The UK’s Prime Minister Liz Truss and Chancellor of the Exchequer Kwasi Kwarteng appear to be undeterred by criticisms of the government’s mini-budget amid market turmoil and calls to reverse some of the tax cuts.
Truss on Friday insisted the government had been right to subsidise energy bills and cut taxes, while Kwarteng said he will be setting out a “credible plan” to get the public finances back on track with a “commitment to spending discipline.”
It comes as ministers in the Scottish, Welsh, and Northern Irish governments called for an urgent meeting with Kwarteng, labelling the chancellor’s package “a huge gamble on public finances and the health of our economy” in a letter to him.
She also said the government is negotiating with energy suppliers, accelerating home-grown energy production, and focusing on growth instead of redistribution.
The prime minister acknowledged that her plan “involves difficult decisions and does involve disruption in the short term,” but sought to reassure the public, saying “the government has a clear plan” that she believes is “right for the country.”
He also defended the tax cuts, saying the UK was on a “clearly unsustainable” path, with a 70-year high tax burden.
Kwarteng vowed to set out a “credible plan to get debt falling as a share of GDP in the medium term, with new fiscal rules and a commitment to spending discipline” in his Medium-Term Fiscal Plan.

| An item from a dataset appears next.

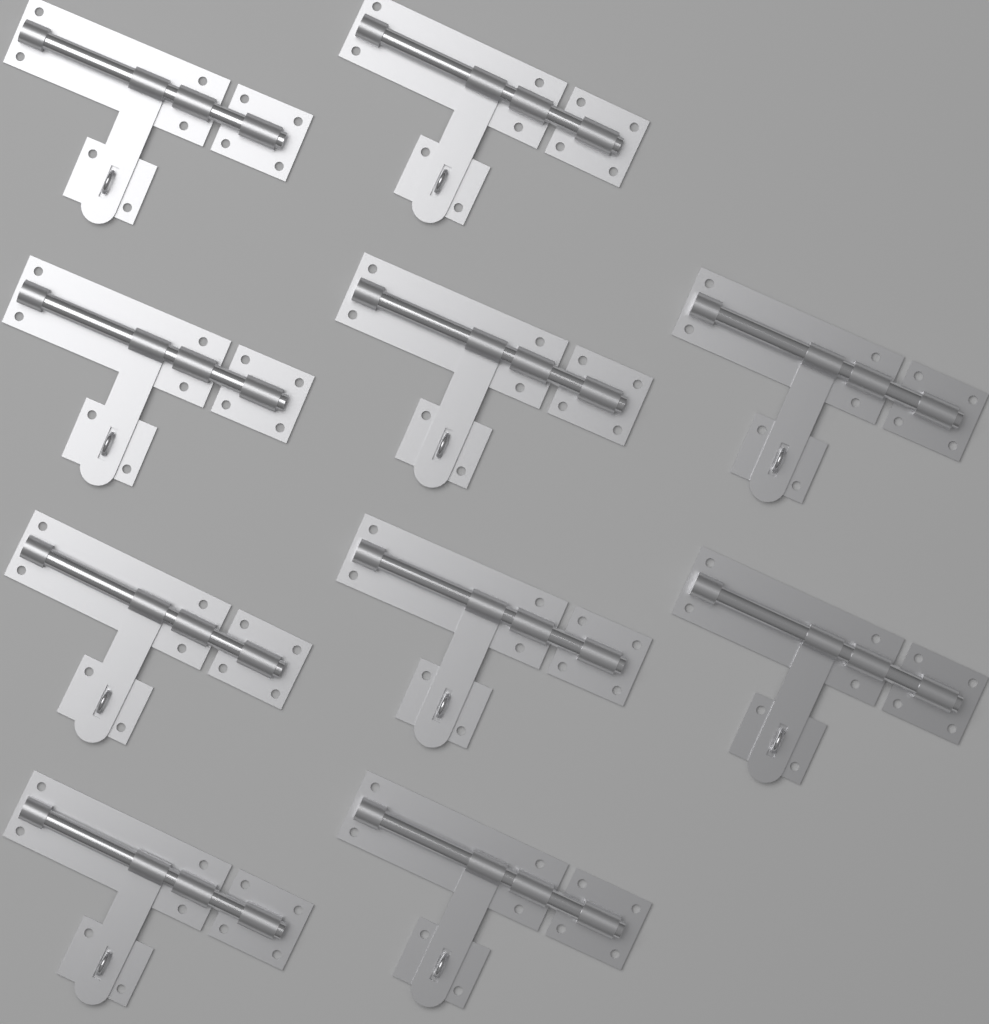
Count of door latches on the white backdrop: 10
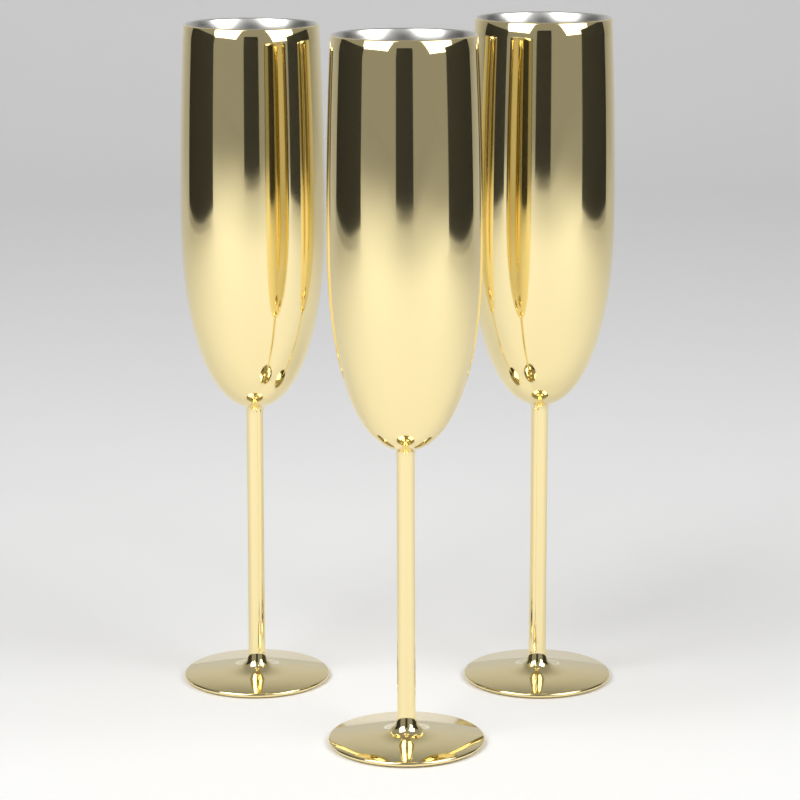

He added that the plan “will be alongside” a full economic and fiscal forecast from the Office for Budget Responsibility (OBR), which is due to be published on Nov. 23.
Mini-Budget
The energy bill for a typical UK household was set to jump up by 80 percent on Saturday and double again by April next year.In her first major policy intervention as the prime minister, Truss capped the energy prices for all households and businesses, with the government picking up the rest of the bill in a package estimated to cost £60 billion in the next six months.
The package will be funded by £62.4 billion of additional bond sales and £10 billion of Treasury bill sales.
The Chancellor said the plan is to achieve a trend rate of growth of 2.5 percent over the medium term.
The tax cuts were met with fierce opposition from the Labour Party, which wants to keep the top rate of income tax, raise corporation tax, and extend the windfall tax on the profit of oil companies to balance the books.
The budget was also followed by and blamed for a temporary drop of the British Pound against the U.S. dollar, the dumping of gilts, and their ripple effects on pension funds and the housing market.
The government was criticised for not including an OBR forecast in the announcement, but much of the criticism was focused on the abolishing of the top rate of the income tax—which the Treasury estimates will cost around £2.36 billion next year—and the removing of the banker’s bonus cap.
Economist: Truss Should Cut Red Tape and Spending
Asked whether the pound fell due to Kwarteng’s budget, Daniel Lacalle, chief economist at hedge fund Tressis, said it was a period of “global currency turmoil.”“The pound has fallen less than the yen vs the USD and the Bank of Japan had to intervene twice,” he told The Epoch Times on Friday, adding that European currencies, such as the euro, the Norwegian krone, and the Swedish krona, had also fallen in line with or more than the pounds.
Lacalle said Truss should “keep the tax cuts and present a credible spending cut in unnecessary expenses,” and deliver a “strong message” to the market by “cutting red tape and political spending.”
Ben Benjamin Harris-Quinney, chairman of Conservative think tank the Bow Group, said on Thursday that Truss had “skipped to the last page of Thatcherism” and cut taxes before restricting money printing and borrowing.
“Because the government is filled with liberal globalists rather than conservatives, they are trapped between economic reality and globalist agendas like Net Zero, international aid, and mass immigration,” he told The Epoch Times.
“Either they ditch those policies and enact fiscal conservatism, or they are going to crash the economy and crash out of power soon after.”
According to the latest estimate from the Office for National Statistics, the UK’s debt to GDP ratio in the first quarter was 99.6 percent, slightly down from the last five quarters, when the debt was over 100 percent of the GDP.
In 2019–20, the top ten percent of taxpayers had 33.9 percent of the total income and paid 60.5 percent of all taxes; while the bottom half of taxpayers had 25.5 percent of the total income and paid 9.4 percent of all taxes.